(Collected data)

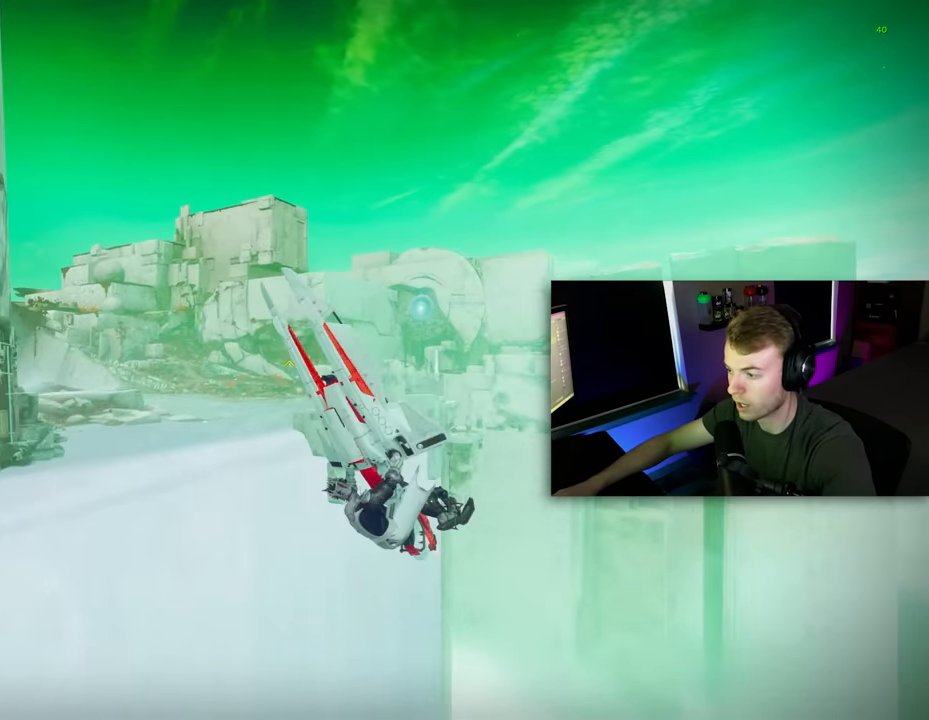
{"keys": [], "mouse": [], "mouse_move": "down-left", "events": []}
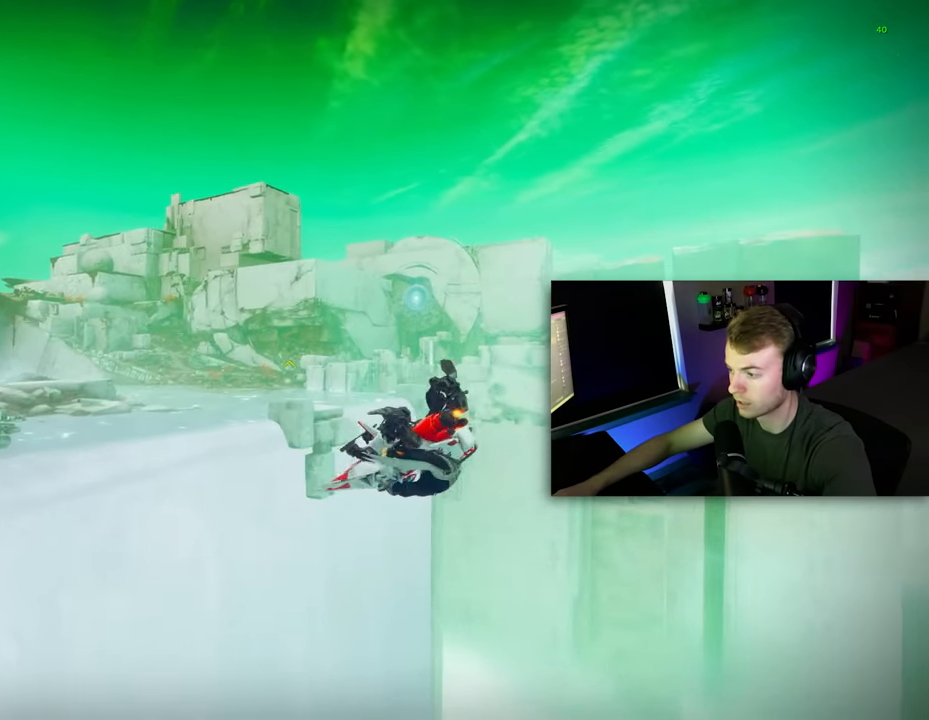
{"keys": ["a", "s", "shift"], "mouse": [], "mouse_move": "right", "events": [[160, "s", "down"], [260, "a", "down"], [260, "shift", "down"]]}
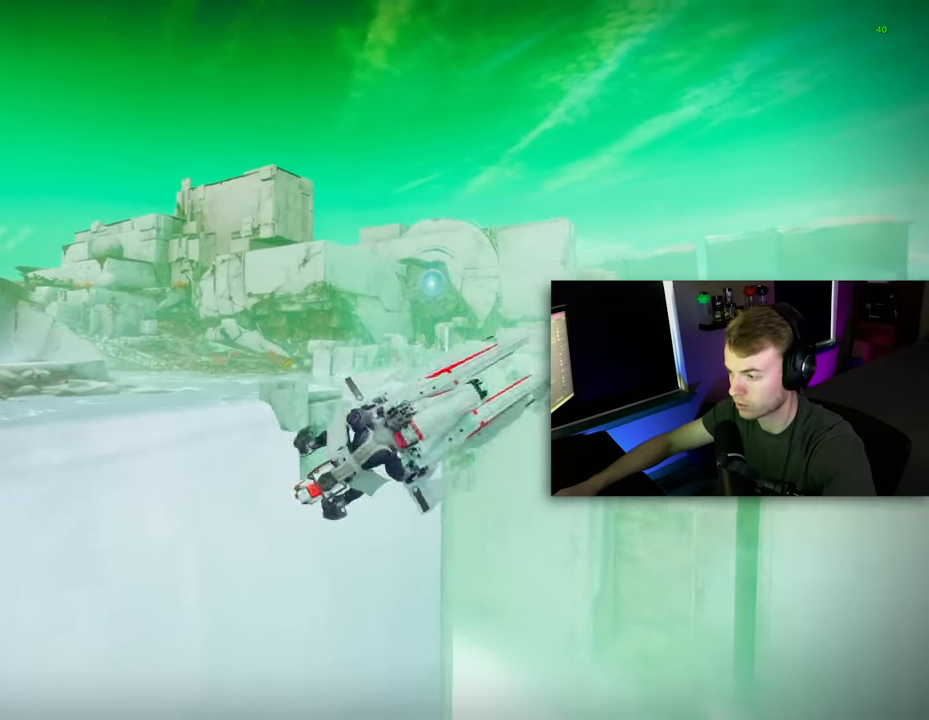
{"keys": ["a"], "mouse": [], "mouse_move": "still", "events": [[240, "a", "up"], [240, "s", "up"], [240, "shift", "up"], [320, "a", "down"], [420, "a", "up"], [460, "a", "down"]]}
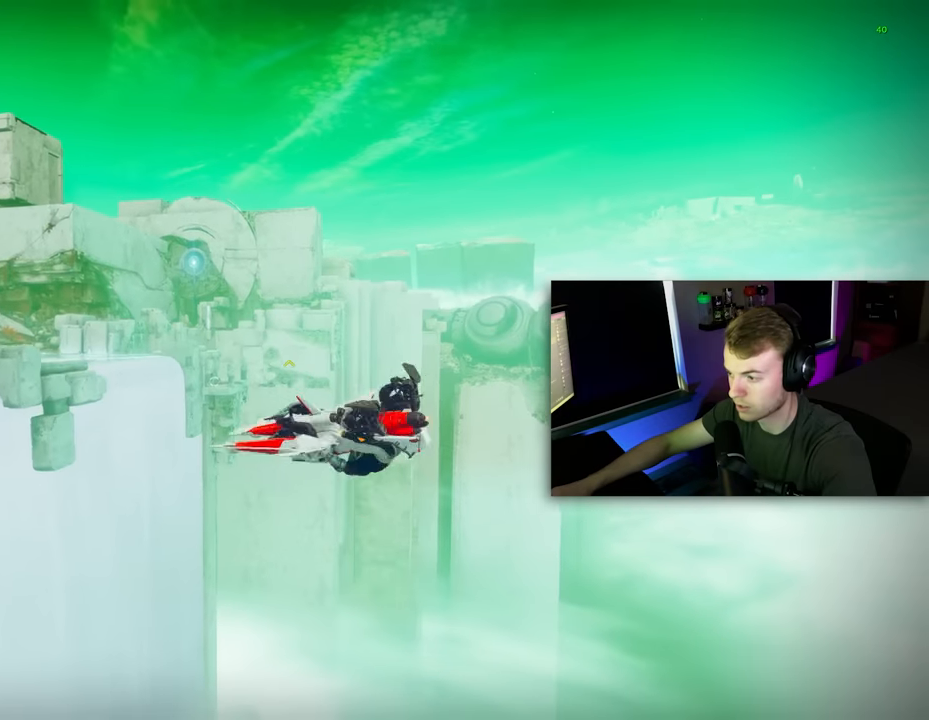
{"keys": ["a", "s", "shift"], "mouse": [], "mouse_move": "up", "events": [[20, "a", "up"], [160, "s", "down"], [340, "a", "down"], [340, "shift", "down"]]}
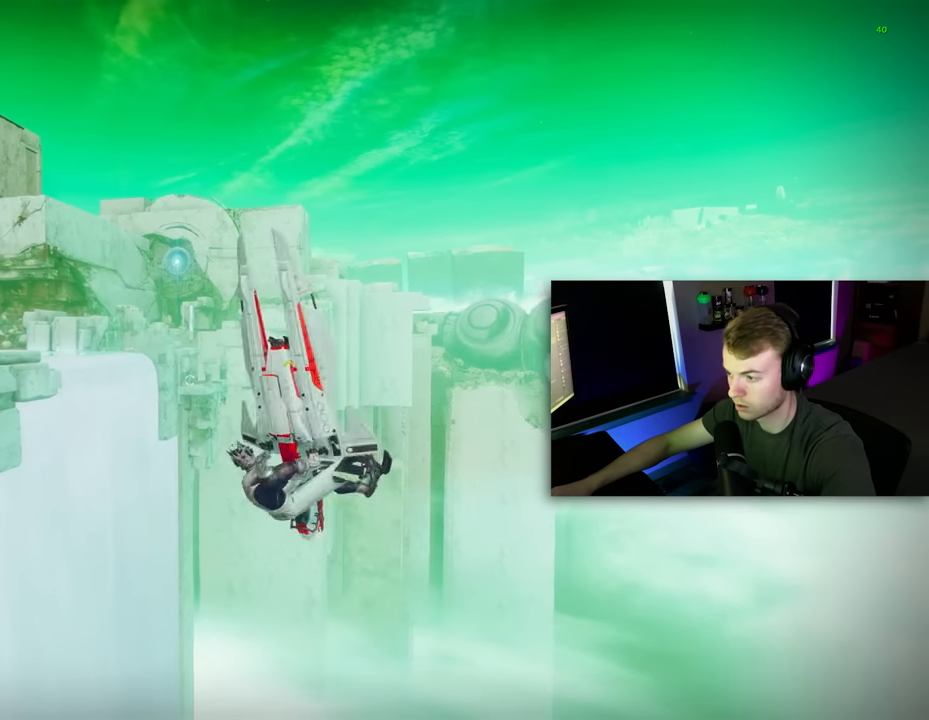
{"keys": [], "mouse": [], "mouse_move": "still", "events": [[80, "a", "up"], [80, "s", "up"], [80, "shift", "up"], [220, "a", "down"], [260, "a", "up"], [320, "a", "down"], [400, "a", "up"]]}
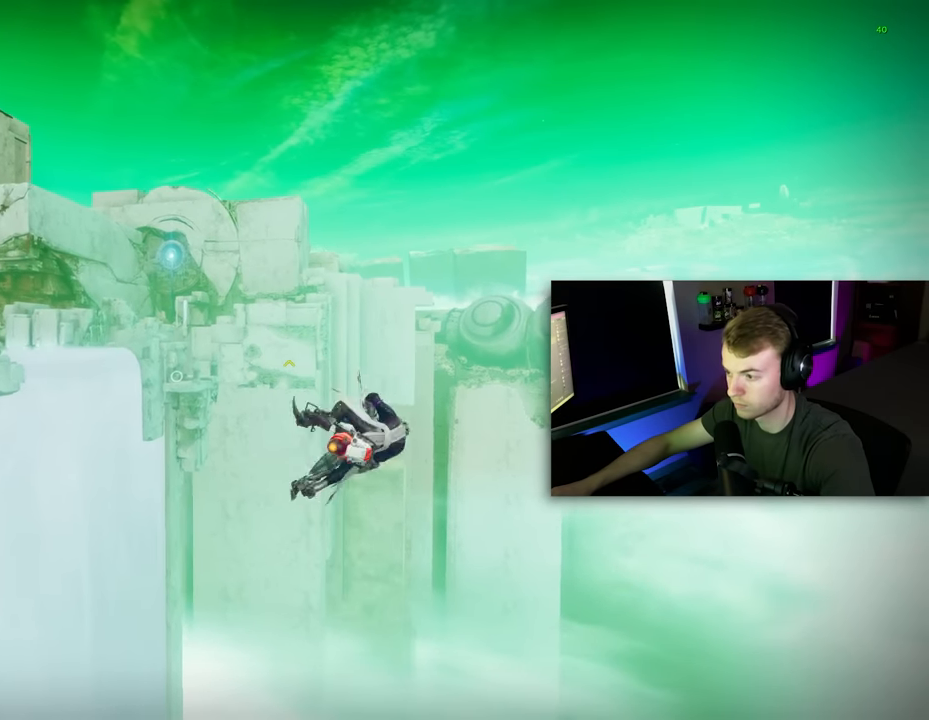
{"keys": [], "mouse": [], "mouse_move": "down-left", "events": [[40, "s", "down"], [280, "a", "down"], [280, "shift", "down"], [420, "a", "up"], [420, "shift", "up"], [460, "s", "up"]]}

## [What the exercise asks]
Repeat every line above precisely; pictures do not belong in the copy.

## [Exercise response]
{"keys": [], "mouse": [], "mouse_move": "down-left", "events": []}
{"keys": ["a", "s", "shift"], "mouse": [], "mouse_move": "right", "events": [[160, "s", "down"], [260, "a", "down"], [260, "shift", "down"]]}
{"keys": ["a"], "mouse": [], "mouse_move": "still", "events": [[240, "a", "up"], [240, "s", "up"], [240, "shift", "up"], [320, "a", "down"], [420, "a", "up"], [460, "a", "down"]]}
{"keys": ["a", "s", "shift"], "mouse": [], "mouse_move": "up", "events": [[20, "a", "up"], [160, "s", "down"], [340, "a", "down"], [340, "shift", "down"]]}
{"keys": [], "mouse": [], "mouse_move": "still", "events": [[80, "a", "up"], [80, "s", "up"], [80, "shift", "up"], [220, "a", "down"], [260, "a", "up"], [320, "a", "down"], [400, "a", "up"]]}
{"keys": [], "mouse": [], "mouse_move": "down-left", "events": [[40, "s", "down"], [280, "a", "down"], [280, "shift", "down"], [420, "a", "up"], [420, "shift", "up"], [460, "s", "up"]]}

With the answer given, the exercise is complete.